For the determination of our patients´ individual VA via cIMT, both the mean of the left and right CCA and the mean of all means were used. There is evidence that one single site of measurement may be sufficient to assess individual cardiovascular risk35. Best reproducibility was shown for the mean cIMT compared to the maximum and minimum value21. In contrast to PWA, when comparing the patients´ vascular age to the chronological age, we found accelerated vascular aging in most of our patients – as we had expected. However, determination of vascular age via cIMT was limited to patients aged 40–70 years (according to specifications of pre-sets of the software package) with 6 measured values. As a result, cIMT-VA was available for about half of our study sample. Furthermore, reference values for determination if cIMT-VA have been derived in the early 1990ies in the US by the ARIC investigators. Hence, the comparison of the technical equipment as the characteristics of the population under study is compromised. Alternatively, in the community-based Gutenberg-Heart Study performed in Germany between 2007 and 2008, normal CCA-cIMT values were established in a subgroup of 1,025 subjects without classic cardiovascular risk factors or previous cardiovascular disease36. These normal values allow the VACCA determination in a slightly larger age range (35–74 years of age). The insecurity about normal values for the cIMT is illustrated by the fact that the former threshold of 0.9 mm for the diagnosis of a target organ damage is being questioned in the latest guidelines of the ESC/ESH22.

We acknowledge that our study has certain limitations. Our analyses involved data based on a German study population (98.5% Caucasian) and might not be transferable to other ethnicities. We examined medicated CHD patients. Consequently, the results of the vascular examination may have been influenced by drug therapy, but we did not detect major effects of medication on actual measurements. The length of the aorta for PWA was measured along the body surface, resulting in falsely higher values in case of abdominal obesity. Using a measuring loop and having the examiner palpate the pubic bone may have resulted in higher precision in the length determination. In our analyses, however, we did not find confirmation of a systematic deviation caused by obesity. Finally, cold exposure may enhance the augmentation of wave reflection thus overestimating AI37. We strived to maintain a stable peripheral temperature thus avoiding cooling effects when measuring stiffness parameters.
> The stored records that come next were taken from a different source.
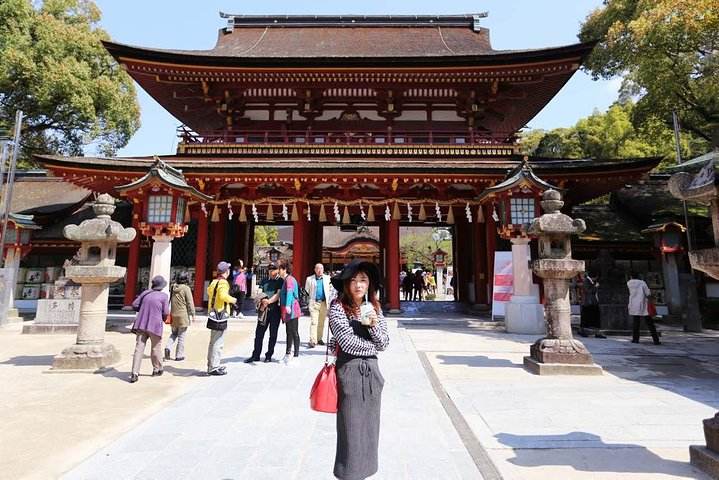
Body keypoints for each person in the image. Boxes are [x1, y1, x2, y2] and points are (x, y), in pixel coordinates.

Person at [328, 260, 389, 480]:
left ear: (369, 284)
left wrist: (372, 326)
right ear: (346, 284)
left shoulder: (375, 308)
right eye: (353, 280)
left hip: (372, 374)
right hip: (350, 372)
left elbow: (384, 342)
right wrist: (372, 347)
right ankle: (348, 474)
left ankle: (366, 472)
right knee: (351, 429)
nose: (358, 285)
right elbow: (347, 342)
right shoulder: (338, 307)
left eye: (363, 280)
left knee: (370, 428)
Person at [129, 275, 169, 383]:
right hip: (155, 324)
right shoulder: (164, 296)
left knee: (139, 348)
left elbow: (134, 304)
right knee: (156, 347)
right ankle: (157, 369)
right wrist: (162, 318)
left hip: (141, 323)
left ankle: (134, 373)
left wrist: (143, 309)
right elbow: (166, 312)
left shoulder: (145, 293)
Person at [244, 263, 283, 363]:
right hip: (263, 309)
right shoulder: (264, 280)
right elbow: (259, 292)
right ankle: (256, 355)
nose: (271, 271)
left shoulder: (280, 281)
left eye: (274, 269)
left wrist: (268, 301)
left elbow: (278, 294)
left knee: (273, 334)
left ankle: (269, 355)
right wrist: (262, 300)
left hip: (275, 310)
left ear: (277, 270)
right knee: (259, 333)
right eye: (270, 269)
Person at [206, 261, 237, 375]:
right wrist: (233, 300)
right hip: (220, 315)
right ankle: (214, 367)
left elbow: (210, 293)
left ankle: (211, 364)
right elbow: (223, 296)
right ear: (226, 272)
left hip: (213, 314)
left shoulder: (214, 282)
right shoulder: (223, 283)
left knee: (213, 341)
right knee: (218, 342)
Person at [164, 272, 195, 361]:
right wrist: (193, 314)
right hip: (183, 315)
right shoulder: (186, 288)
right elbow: (190, 302)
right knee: (181, 336)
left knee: (174, 334)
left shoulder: (173, 287)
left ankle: (168, 347)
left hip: (173, 315)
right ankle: (179, 355)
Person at [627, 272, 661, 345]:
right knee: (650, 323)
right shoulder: (642, 283)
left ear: (631, 277)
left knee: (636, 322)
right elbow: (648, 293)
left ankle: (635, 339)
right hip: (643, 304)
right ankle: (656, 340)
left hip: (634, 304)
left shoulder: (629, 283)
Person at [278, 259, 301, 365]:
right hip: (288, 309)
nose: (278, 271)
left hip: (292, 308)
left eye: (280, 269)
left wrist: (287, 305)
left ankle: (296, 355)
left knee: (294, 331)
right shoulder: (286, 280)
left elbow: (290, 292)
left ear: (284, 269)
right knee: (289, 331)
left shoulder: (289, 279)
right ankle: (288, 354)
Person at [305, 262, 333, 348]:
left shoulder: (328, 278)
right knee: (314, 322)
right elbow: (307, 291)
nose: (319, 270)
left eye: (321, 268)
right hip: (314, 302)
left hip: (324, 303)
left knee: (321, 322)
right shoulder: (309, 279)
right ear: (315, 270)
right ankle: (312, 340)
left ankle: (319, 338)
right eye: (317, 268)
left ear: (323, 270)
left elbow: (331, 290)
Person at [578, 273, 606, 339]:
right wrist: (595, 287)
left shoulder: (591, 281)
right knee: (585, 318)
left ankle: (597, 332)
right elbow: (588, 291)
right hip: (588, 302)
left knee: (596, 318)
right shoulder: (586, 281)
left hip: (593, 302)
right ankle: (582, 331)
In conclusion, vascular age if measured by cIMT but not if measured by PWA showed the accelerated aging expected in the investigated high-risk sample. The findings of the PWA performed with the Vascular Explorer may be explained, amongst other things, by the usage of inappropriately derived normal values. Device-specific normal values are needed to strengthen the reliability of the vascular age determination via PWA, which is potentially a feasible option in predicting individual vascular risk. However, longitudinal studies are necessary to further evaluate the prognostic value of both examinations.